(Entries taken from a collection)
======

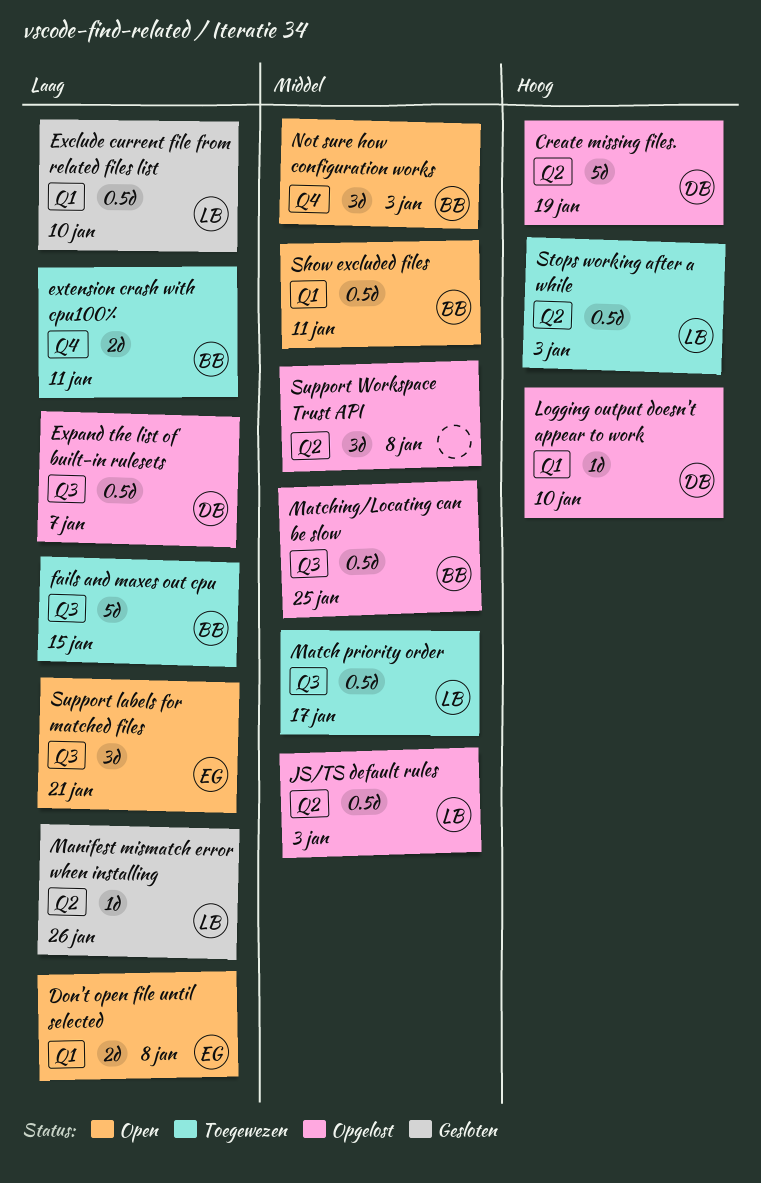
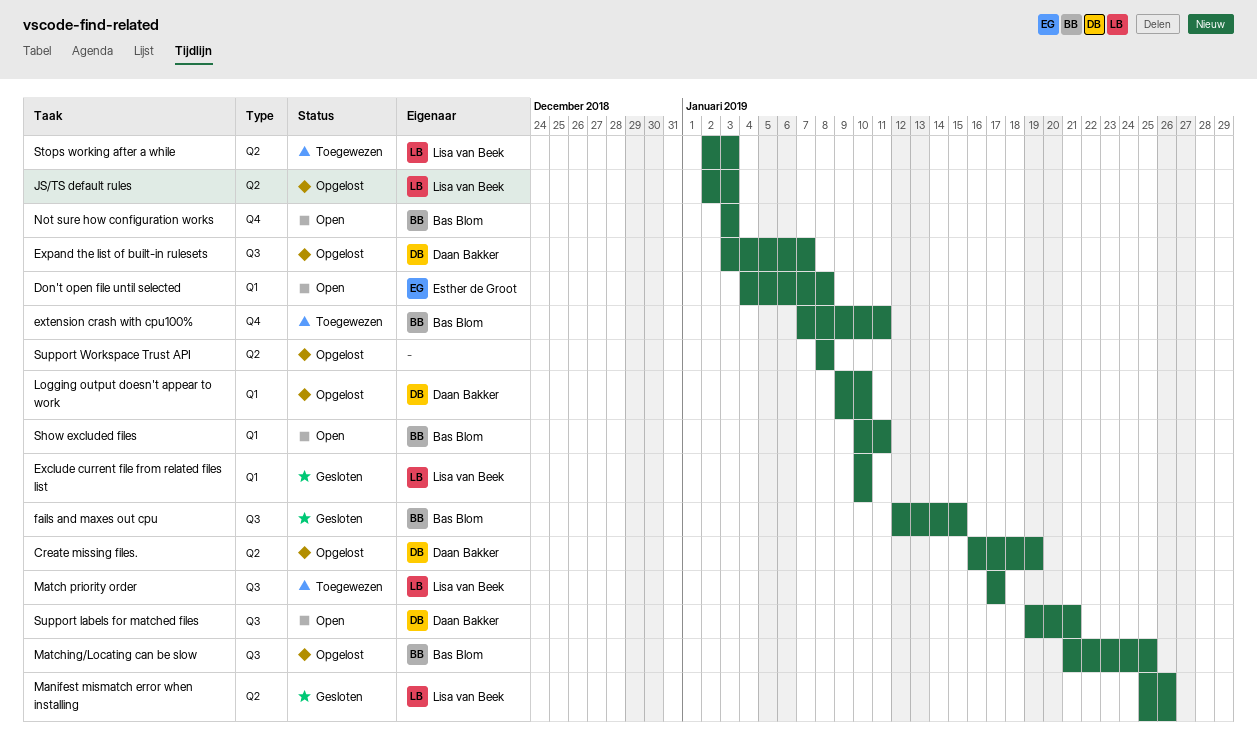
fails and maxes out cpu, status: Toegewezen -> Gesloten
Support labels for matched files, owner: Esther de Groot -> Daan Bakker

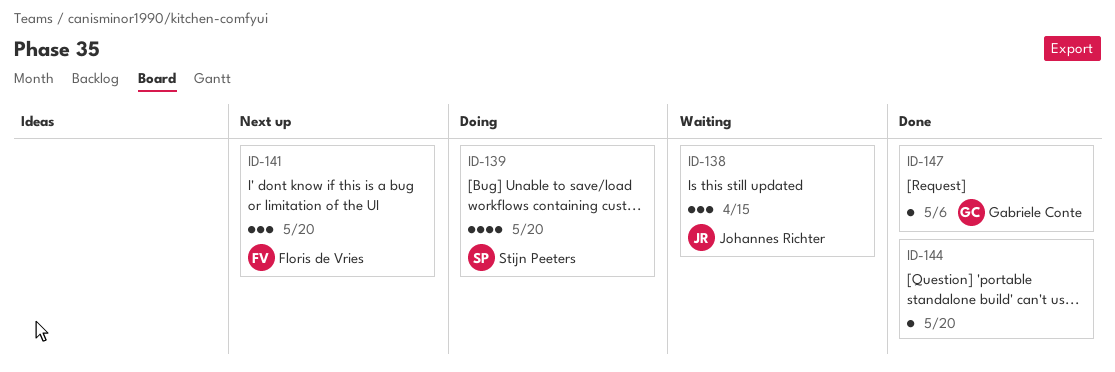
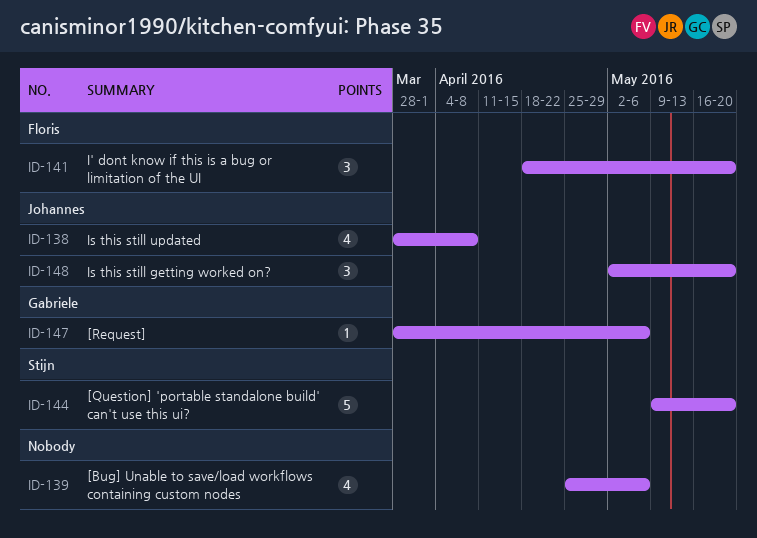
ID-138, estimate: 3 -> 4
ID-138, due: Apr 15 -> Apr 8
ID-139, owner: Stijn Peeters -> none
ID-139, due: May 20 -> May 6
ID-144, owner: none -> Stijn Peeters
ID-144, estimate: 1 -> 5
ID-148: none -> present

======

> [ACTIVITY]: Looking over the entries above, how many lines contain the string "owner"? State the number and nothing else.

> [WRITTEN RESPONSE]: 3